TASK TO CARRY OUT
Can you continue the 2018 earnings summary from the point after its last sentence?

We reported a 2018 net loss of ($15,544,551), or
($1.93) per share, compared with a prior-year net loss of
($12,252,457), or ($1.76) per share.
Fourth Quarter Operating
Results
For the three-months ended December 31, 2018,
our revenue decreased by 17% to approximately $2.4 million,
compared with revenue of approximately $2.9 million in the fourth
quarter of the previous year. Gross profit was $56,658 (2% of
revenue) in the fourth quarter 2018, versus $86,295 (3% of revenue)
in the fourth quarter 2017.
Selling, General and Administrative (“SG&A”)
expenses increased approximately 37% to $5,292,374 in the three
months ended December 31, 2018, versus $3,874,255 a year
earlier. We incurred significant legal fees and expenses in
the fourth quarter 2018 related to the ongoing Axon, WatchGuard and
PGA lawsuits. The Axon and WatchGuard case stays have been lifted
and both lawsuits are proceeding towards trial.

GIVEN DATA
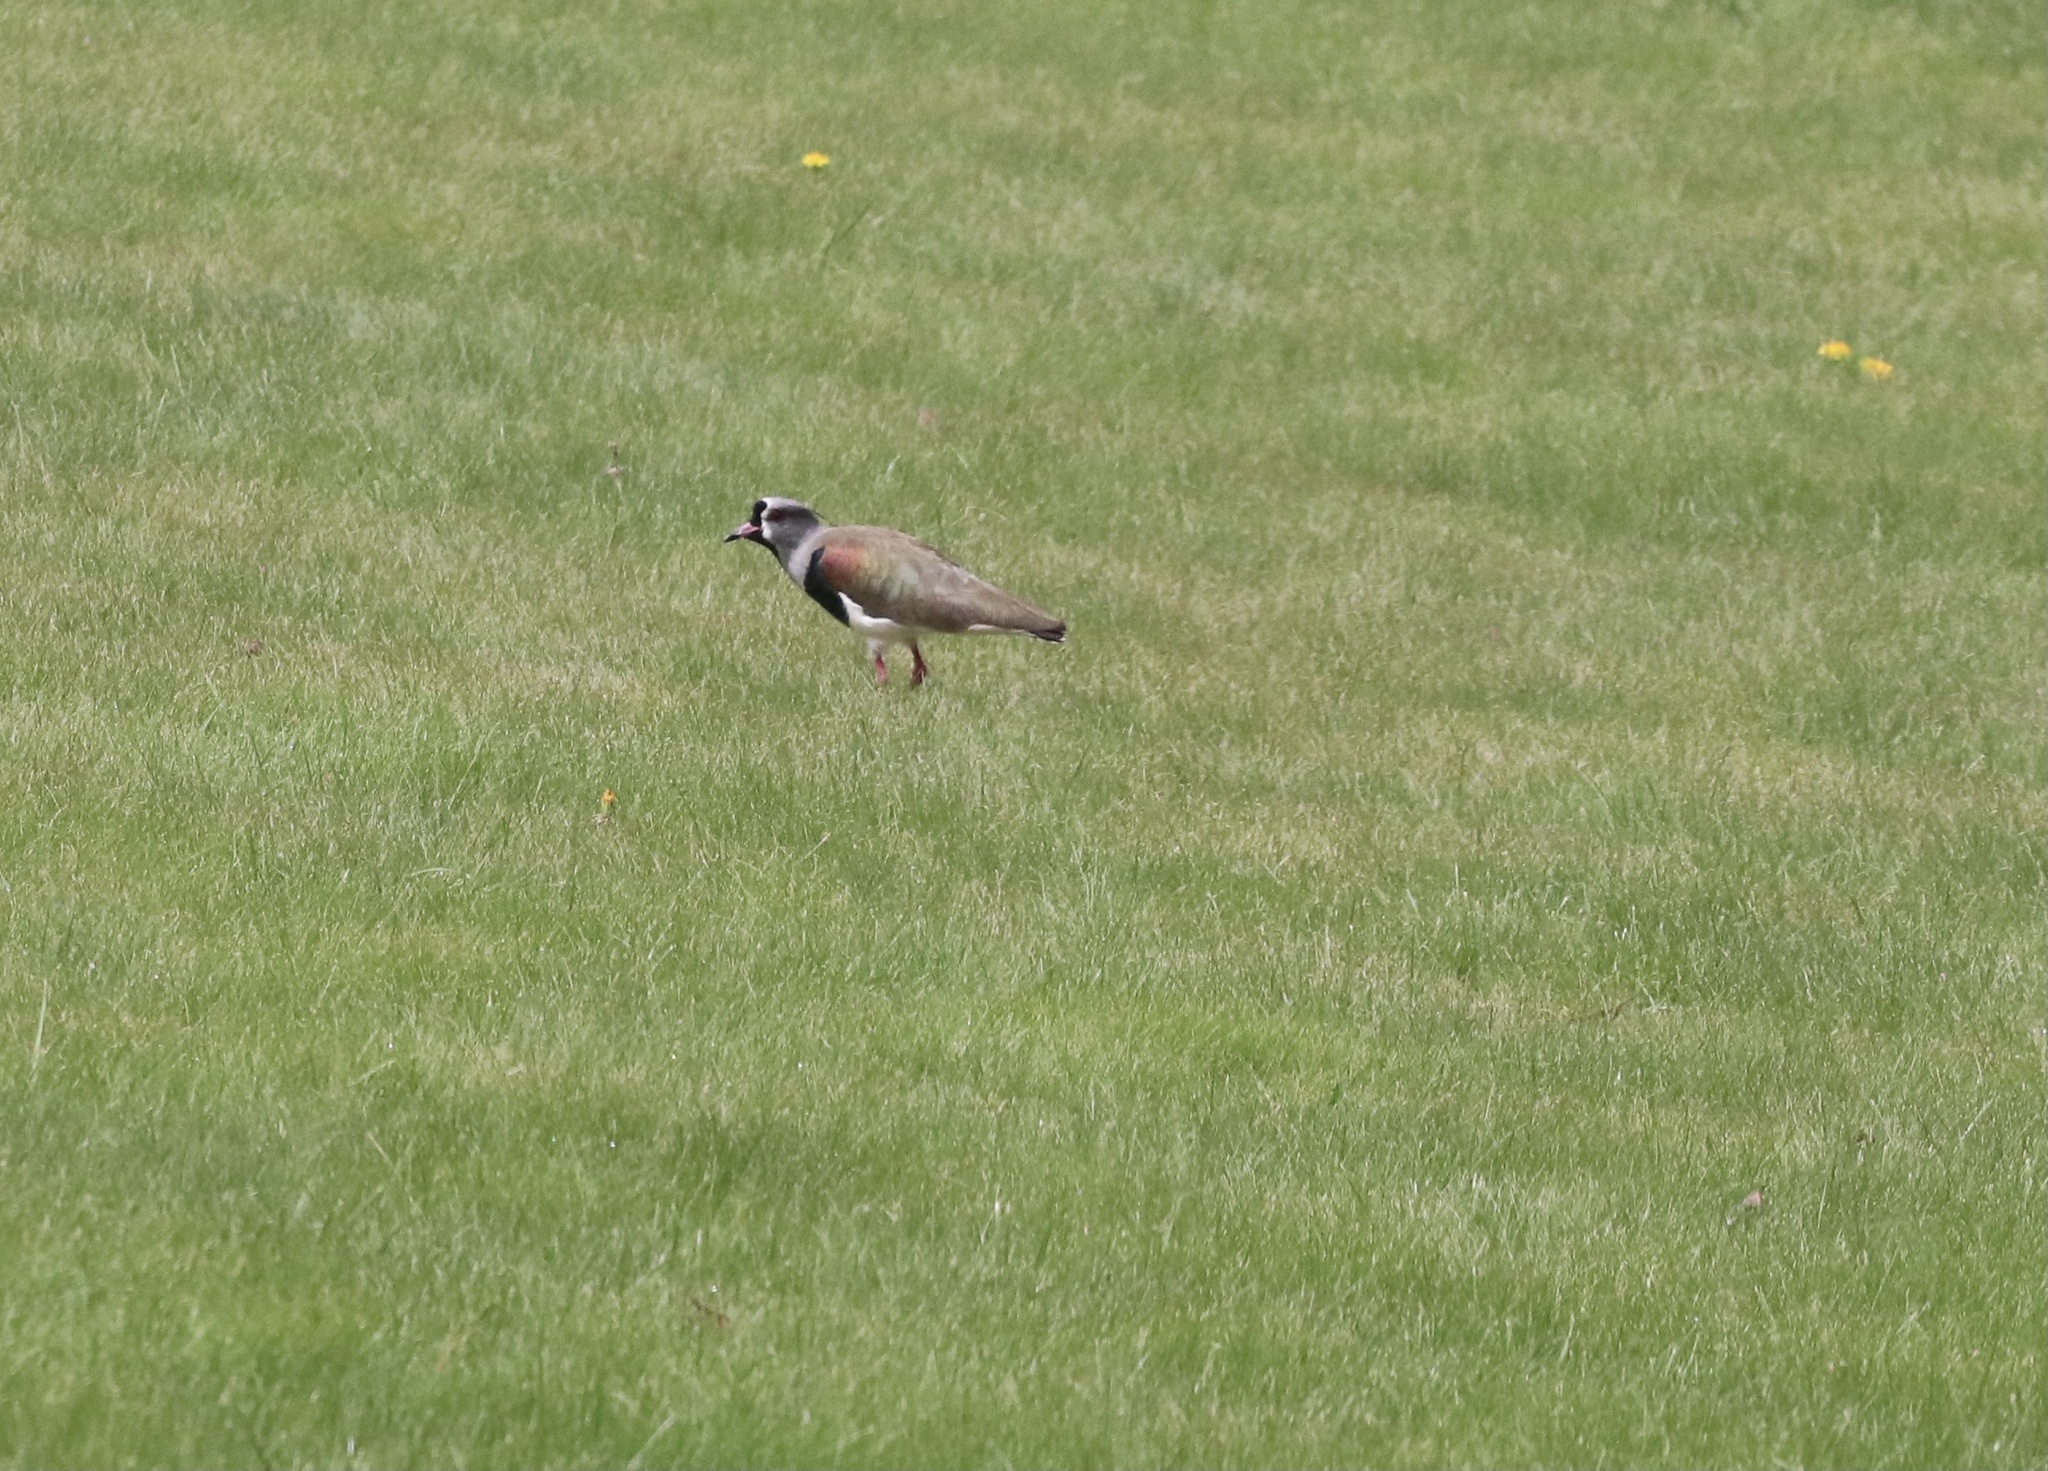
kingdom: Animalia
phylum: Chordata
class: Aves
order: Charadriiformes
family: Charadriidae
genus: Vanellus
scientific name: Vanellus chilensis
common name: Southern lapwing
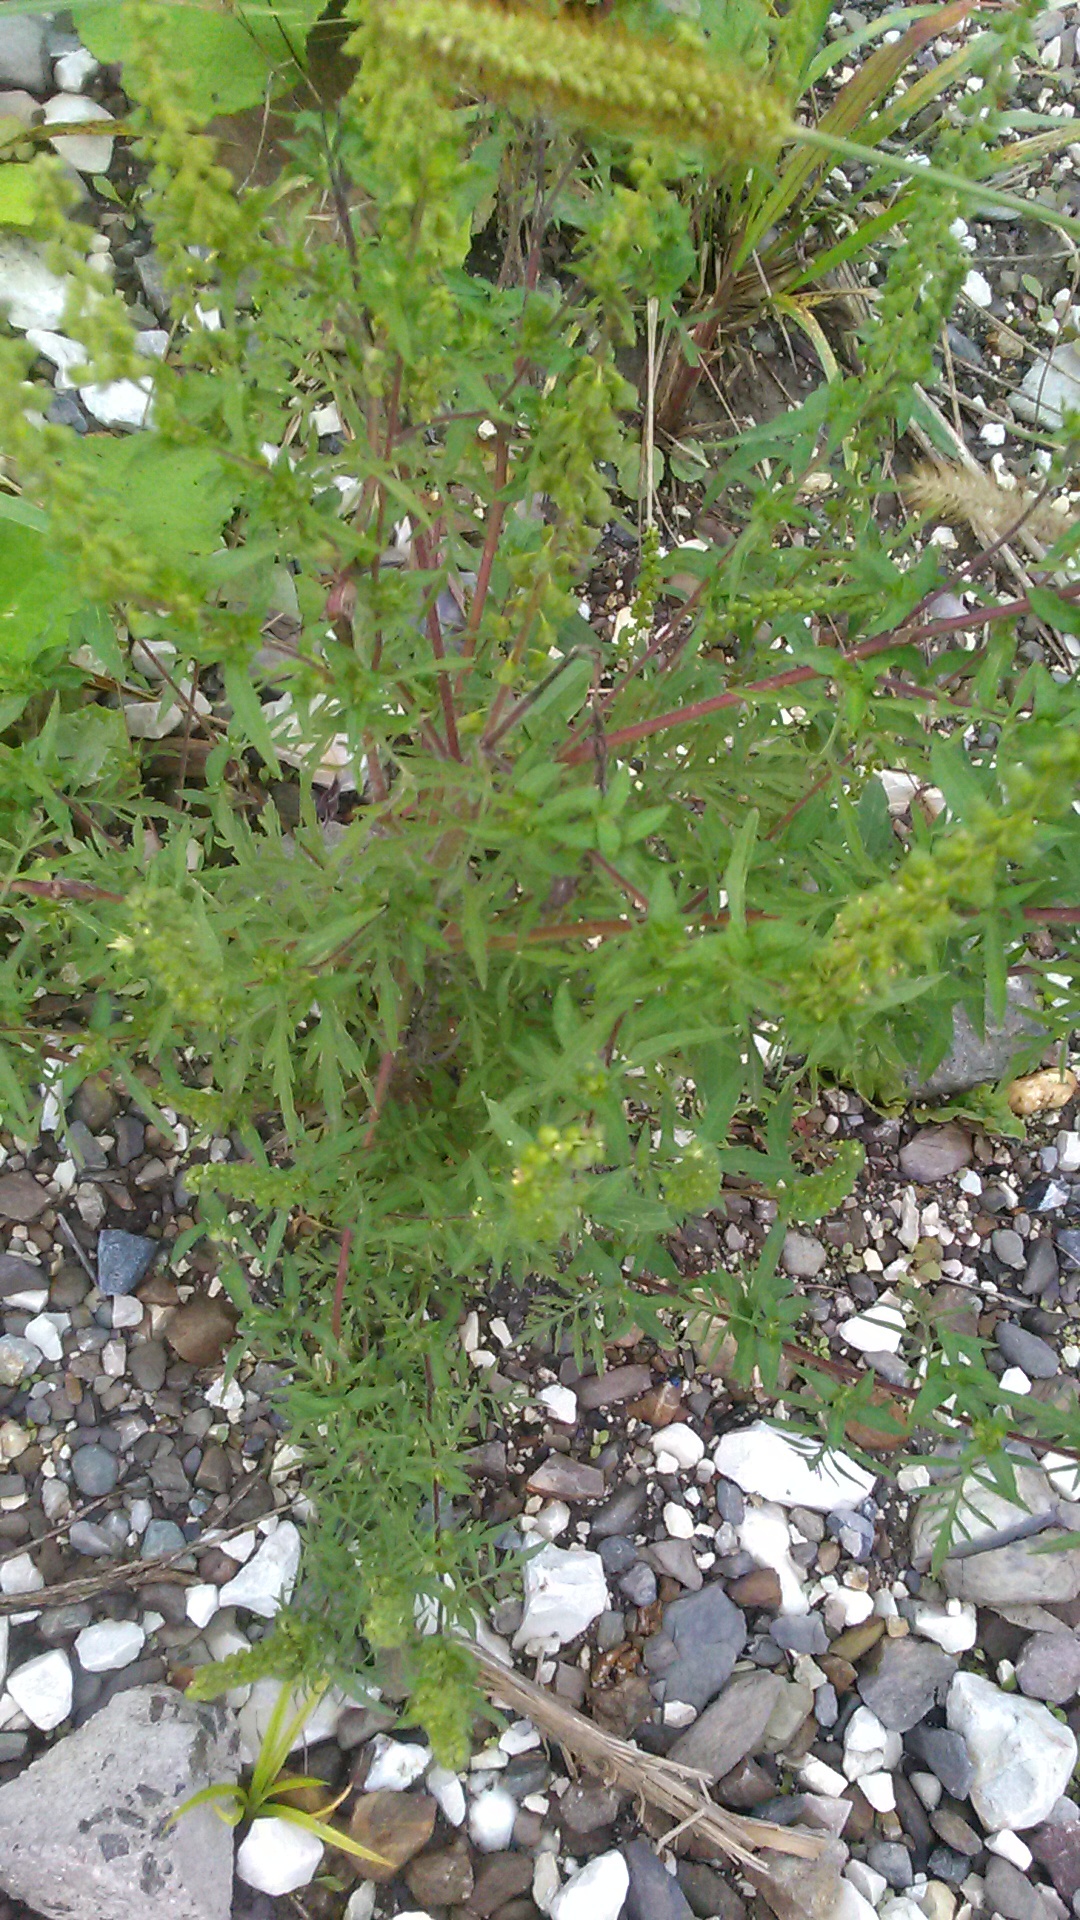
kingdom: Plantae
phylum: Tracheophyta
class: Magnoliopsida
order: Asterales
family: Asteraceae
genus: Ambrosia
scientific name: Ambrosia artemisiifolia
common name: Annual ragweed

TASK OUTPUT
We reported a net loss of ($5,327,849), or
($0.51) per share, in the fourth quarter of 2018, compared with a
net loss of ($4,399,673), or ($0.63) per share, in the prior-year
period.
Investor Conference Call
The Company will host an investor
conference call at 11:15 a.m. EDT on Monday, April 1, 2019, to
discuss its operating results for the fourth quarter and year ended
December 31, 2018, along with other topics of
interest. Shareholders and
other interested parties may participate in the conference call by
dialing 844-761-0863 and entering
conference ID# 2298185 a few
minutes before 11:15 a.m. EDT on Monday, April 1,
2019.
A replay of the conference call will be
available two hours after its completion, from April 1, 2019 until
11:59 p.m. on June 1, 2019 by dialing 855-859-2056 and entering the
conference ID #
2298185.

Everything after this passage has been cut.